Extract
After Cancer Treatment Ends, “Now What?”
The last day of cancer treatment is supposed to be a milestone, a release, and a relief. So why did it fill me with pure terror?
Flash back to fall of 2017. It’s been months since my breast cancer diagnosis. I’ve made it through a bilateral mastectomy and the first few rounds of chemotherapy (TC).
November 2017 is coming up, and so is my fourth and final round of TC. But instead of counting down the days like a normal person would to make things seem easier, I find myself counting up to my last treatment day.
Where is my feeling of relief? Why am I in a complete and utter panic?
Released Into the Wild
In the years since that time, I’ve found out I wasn’t alone in the feeling I described above. But I definitely didn’t know that at the time.
I had been thinking about that day in November 2017 for months, wondering what it would be like to be released back to my life. I had spent months with my life planned around doctors’ appointments, transfusions, side effects, nausea and everything in between. I knew what to expect out of every day and every appointment. And I knew exactly who to call and what to do if something unexpected came up.
The thought of that coming to an end was gloriously terrifying. As the day neared, I would feel a small wave of relief that treatment was ending. But the wave of relief was quickly replaced by a sheer panic tsunami and a question: What the fuck now?
What’s the Plan Here?
Are you a planner?
I’m not a planner. I envy planners. I think life would be so much easier if I were a planner. But no, I’m a roller. I just roll with most everything, for better or for worse. But as my treatment was coming to an end, the only thing I found rolling was my stomach over my pants. (If my husband didn’t already think I was dead sexy for having no hair, sprouting 13-year-old pizza-face zits, and beads of sweat on my upper lip from hot flashes, surely would push him over the edge!)
I tore through the “Breast Cancer” binder I had received the day I first met my care team. I was frantically searching for, “What to do when treatment ends.” Surely that would be in there, right?
It was like finishing a Jodi Picoult novel, when you are left staring at the last words and thinking, “No, that did not just happen!”
Nope. I didn’t find the info I was looking for. Not in that big binder, not on hospital websites, not in various blog posts I found filled with words like “survivor” and “warrior.”
And on my last day of treatment, I was met with a giant smile from my angelic doctors and a scene that went like this:
Doctors: See you in six weeks!
Me: Mumbles confused noises under breath.
I wish it had gone like this instead:
Doctors: See you in six weeks!
Me: I’m sorry, did you just say, ‘See you in six fucking weeks?’ Because I have questions. Like what am I supposed to do about my stomach literally hanging over my pants? And why does walking up stairs feel like walking up Mt. Everest? And what am I supposed to do at 3 a.m. when I am convinced I am going to die and my husband is happily sawing logs next to me? And what do I do when I stare at someone like a deer in headlights because I can’t think of a goddamn vocabulary word? (That’s my favorite, by the way.)
In other words, “What is my plan?” Because the only plan this nonplanner had at the time was to:
Panic, I’m excellent at panicking. Don’t even try me, you will lose!
Cry wherever, whenever, in front of anyone. Not everyone has that skill! (Thank you, hormones, you assholes.)
Put one foot in-front of the other because, you know what? My shoes were the only thing that still fit!
But seriously, what now?
What Now and Why You’re Here
“What now?” may be the question that led you to this website. It’s definitely the question that led me to create it. I’m using this site to help people deal with a lot of those same issues I went through, everything from chemo fog to sex and relationships to why the hell you’re sitting in the car crying before your first day back at work.
Like I said, I’m not a planner. But maybe with some of the info you find on this site, you can be.

Exercise 1
In the post, what surgery does the writer say they had made it through by fall of 2017?
Exercise 2
Say whether each statement agrees with the post, answering yes or no and quoting the deciding words: (a) The writer describes themselves as a planner. (b) The writer's fourth and final round of TC was in November 2017. (c) The writer found instructions for what to do when treatment ends in the binder from the care team.
The listing is separate material with no connection to the post.

Information shown

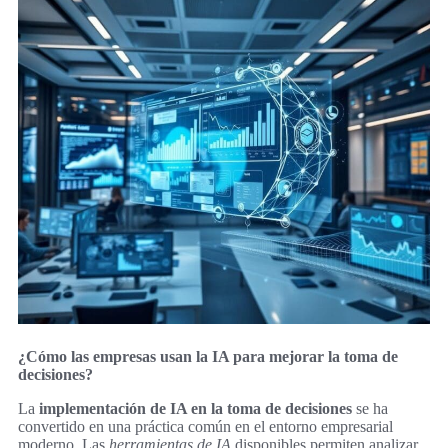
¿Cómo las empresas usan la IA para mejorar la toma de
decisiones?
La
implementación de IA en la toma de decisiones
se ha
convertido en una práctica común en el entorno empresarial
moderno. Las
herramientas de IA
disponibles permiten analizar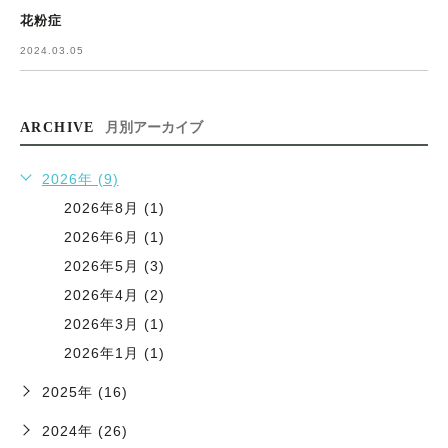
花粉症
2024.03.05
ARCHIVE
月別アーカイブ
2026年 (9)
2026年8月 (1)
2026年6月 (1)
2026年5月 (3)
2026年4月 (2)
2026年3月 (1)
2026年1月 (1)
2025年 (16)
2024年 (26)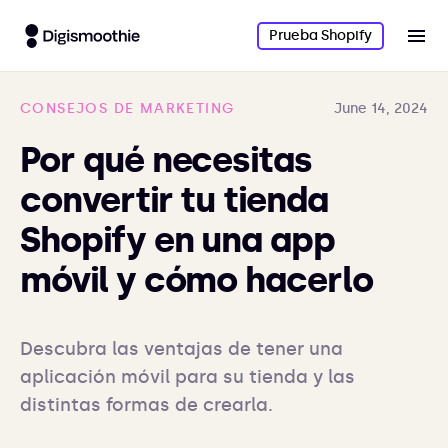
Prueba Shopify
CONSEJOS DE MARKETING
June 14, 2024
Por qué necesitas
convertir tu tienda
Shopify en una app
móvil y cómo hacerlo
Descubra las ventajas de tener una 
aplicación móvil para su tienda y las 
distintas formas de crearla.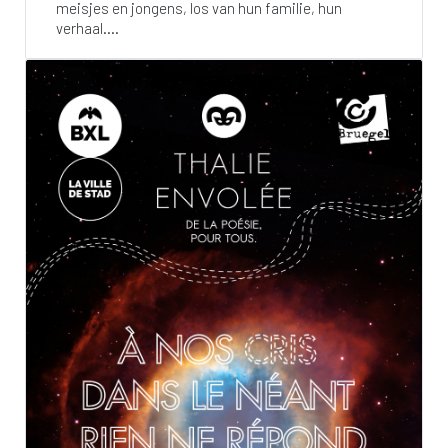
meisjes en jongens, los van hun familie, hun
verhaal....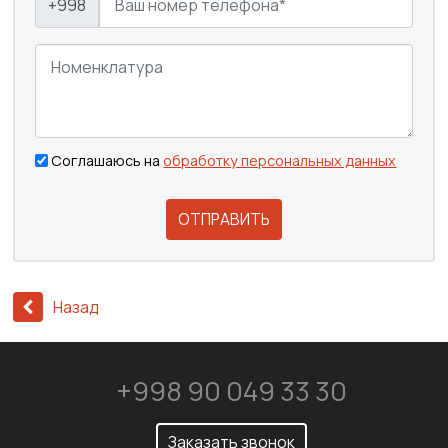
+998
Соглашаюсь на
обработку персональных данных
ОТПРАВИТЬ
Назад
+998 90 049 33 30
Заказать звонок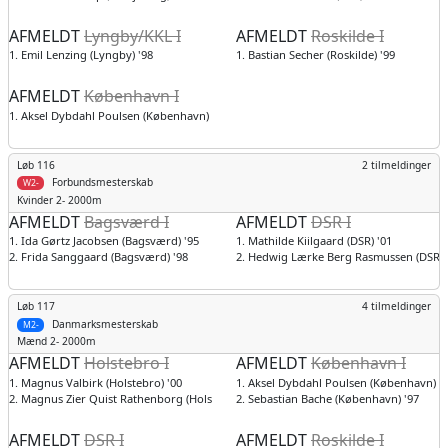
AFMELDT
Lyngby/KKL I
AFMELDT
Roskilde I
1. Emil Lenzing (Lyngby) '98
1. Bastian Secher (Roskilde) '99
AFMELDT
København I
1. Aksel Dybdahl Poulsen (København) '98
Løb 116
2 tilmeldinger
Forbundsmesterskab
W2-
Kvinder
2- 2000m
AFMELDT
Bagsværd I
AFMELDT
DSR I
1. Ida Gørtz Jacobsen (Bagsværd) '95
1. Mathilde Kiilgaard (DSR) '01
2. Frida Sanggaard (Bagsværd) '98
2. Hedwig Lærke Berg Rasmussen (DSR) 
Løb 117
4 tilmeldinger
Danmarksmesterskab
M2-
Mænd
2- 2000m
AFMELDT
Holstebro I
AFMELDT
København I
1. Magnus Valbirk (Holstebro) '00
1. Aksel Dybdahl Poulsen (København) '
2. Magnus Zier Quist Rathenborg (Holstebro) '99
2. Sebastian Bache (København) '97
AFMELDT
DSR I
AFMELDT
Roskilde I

Expected output 1
A bilateral mastectomy.

Expected output 2
(a) No: "I’m not a planner."
(b) Yes: "November 2017 is coming up, and so is my fourth and final round of TC."
(c) No: "Nope. I didn’t find the info I was looking for. Not in that big binder"